Fine-grained graphs provide flexibility and exact control over differentiation.

Coarse-grained graphs reduce graph size and runtime overhead.

Modern systems usually combine both approaches:

1. large tensor kernels as graph primitives;
2. internal differentiation rules implemented separately.

### Reverse Graph Execution Order

The reverse pass must respect dependency ordering.

If node $u$ contributes to node $v$, then the reverse pass must process $v$ before $u$.

This requires reverse topological traversal.

For a graph with nodes

$$
v_1, v_2, \ldots, v_k,
$$

generated in forward order, reverse mode typically processes:

$$
v_k, v_{k-1}, \ldots, v_1.
$$

This works because the forward trace already satisfies topological ordering.

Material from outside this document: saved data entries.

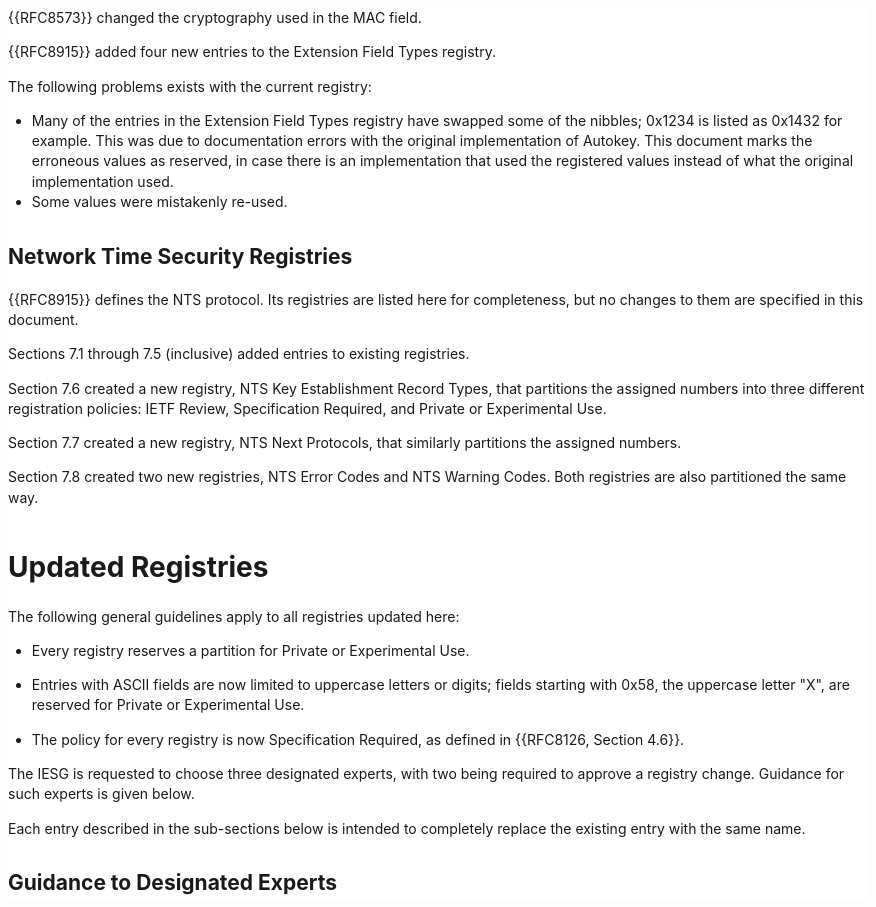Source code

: {{RFC8573}} changed the cryptography used in the MAC field.

{{RFC8915}} added four new entries to the Extension Field Types registry.

The following problems exists with the current registry:

- Many of the entries in the Extension Field Types registry have
swapped some of the nibbles; 0x1234 is listed as 0x1432 for example.
This was due to documentation errors with the original implementation
of Autokey.
This document marks the erroneous values as reserved, in case there
is an implementation that used the registered values
instead of what the original implementation used.
- Some values were mistakenly re-used.

## Network Time Security Registries

{{RFC8915}} defines the NTS protocol.
Its registries are listed here for completeness, but no changes
to them are specified in this document.

Sections 7.1 through 7.5 (inclusive) added entries to existing registries.

Section 7.6 created a new registry, NTS Key Establishment Record Types,
that partitions the assigned numbers into three different registration
policies: IETF Review, Specification Required, and Private or Experimental Use.

Section 7.7 created a new registry, NTS Next Protocols,
that similarly partitions the assigned numbers.

Section 7.8 created two new registries, NTS Error Codes and NTS Warning Codes.
Both registries are also partitioned the same way.

# Updated Registries

The following general guidelines apply to all registries updated here:

- Every registry reserves a partition for Private or Experimental Use.

- Entries with ASCII fields are now limited to uppercase letters or digits; fields
starting with 0x58, the uppercase letter "X", are reserved for Private or
Experimental Use.

- The policy for every registry is now Specification Required, as defined
in {{RFC8126, Section 4.6}}.

The IESG is requested to choose three designated experts, with two being
required to approve a registry change. Guidance for such experts is
given below.

Each entry described in the sub-sections below is intended to completely
replace the existing entry with the same name.

## Guidance to Designated Experts
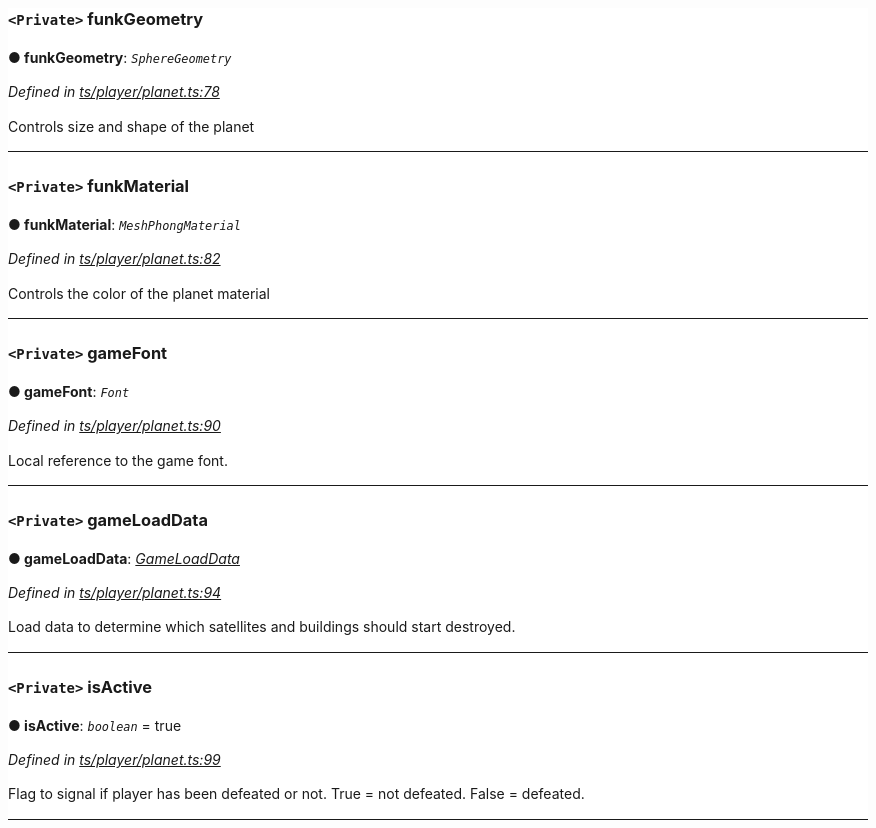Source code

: ### `<Private>` funkGeometry

**● funkGeometry**: *`SphereGeometry`*

*Defined in [ts/player/planet.ts:78](https://github.com/WilliamRADFunk/planet-funk/blob/c8b9539/src/ts/player/planet.ts#L78)*

Controls size and shape of the planet

___
<a id="funkmaterial"></a>

### `<Private>` funkMaterial

**● funkMaterial**: *`MeshPhongMaterial`*

*Defined in [ts/player/planet.ts:82](https://github.com/WilliamRADFunk/planet-funk/blob/c8b9539/src/ts/player/planet.ts#L82)*

Controls the color of the planet material

___
<a id="gamefont"></a>

### `<Private>` gameFont

**● gameFont**: *`Font`*

*Defined in [ts/player/planet.ts:90](https://github.com/WilliamRADFunk/planet-funk/blob/c8b9539/src/ts/player/planet.ts#L90)*

Local reference to the game font.

___
<a id="gameloaddata"></a>

### `<Private>` gameLoadData

**● gameLoadData**: *[GameLoadData](../interfaces/_ts_models_game_load_data_.gameloaddata.md)*

*Defined in [ts/player/planet.ts:94](https://github.com/WilliamRADFunk/planet-funk/blob/c8b9539/src/ts/player/planet.ts#L94)*

Load data to determine which satellites and buildings should start destroyed.

___
<a id="isactive"></a>

### `<Private>` isActive

**● isActive**: *`boolean`* = true

*Defined in [ts/player/planet.ts:99](https://github.com/WilliamRADFunk/planet-funk/blob/c8b9539/src/ts/player/planet.ts#L99)*

Flag to signal if player has been defeated or not. True = not defeated. False = defeated.

___
<a id="quadrant1"></a>
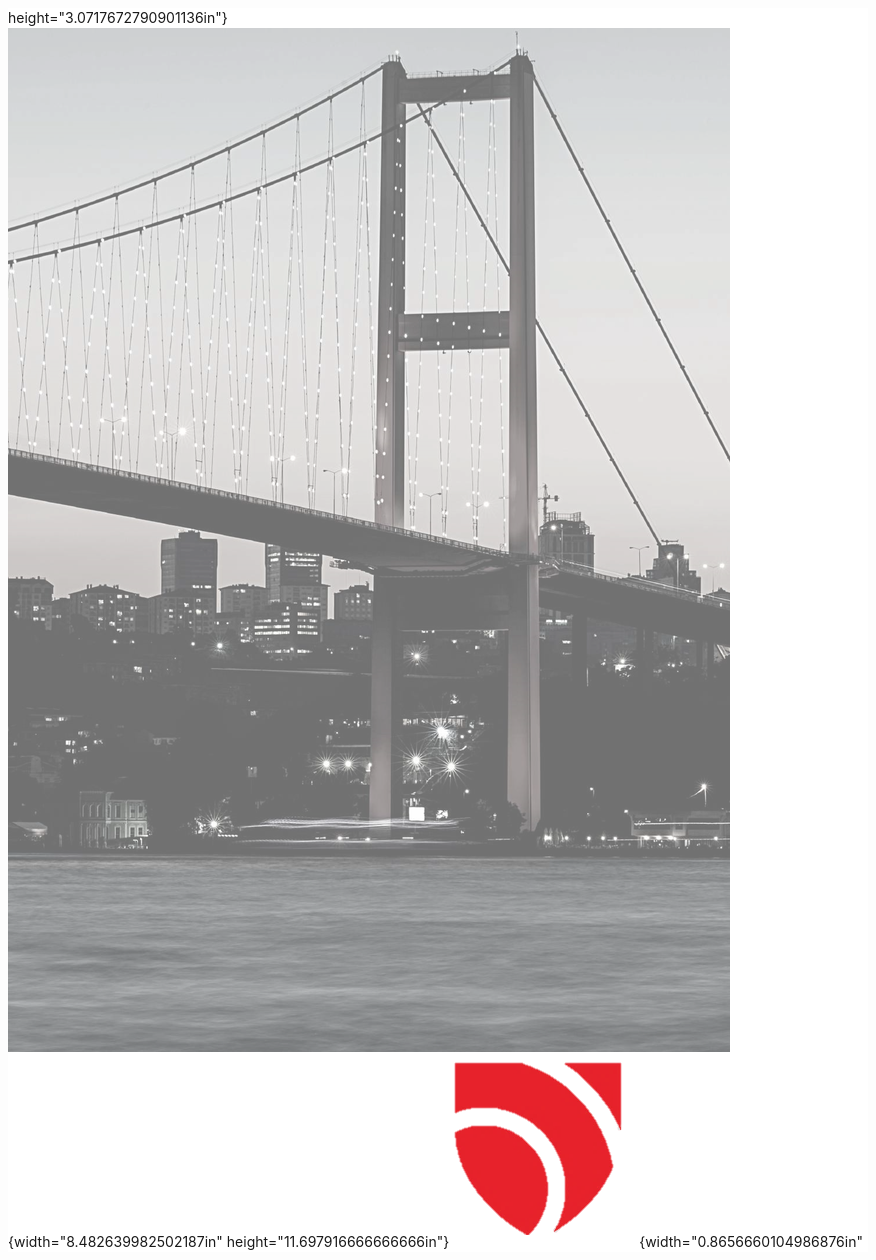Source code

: height="3.0717672790901136in"}![](.//media/image2.png){width="8.482639982502187in"
height="11.697916666666666in"}![](.//media/image4.png){width="0.8656660104986876in"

### Computational Interpretation

A reverse computational graph transforms a program into two coupled systems:

1. a primal computation graph for values;
2. a dual graph for sensitivities.

The forward graph answers:

> How is this value computed?

The reverse graph answers:

> Which earlier values influence this output, and by how much?

Reverse mode differentiation is therefore not symbolic algebra over expressions. It is execution over a graph of local derivative transformations.

The graph structure makes the chain rule operational. Each node performs a small local backward transformation, and the full gradient emerges from the composition of these local adjoint propagations.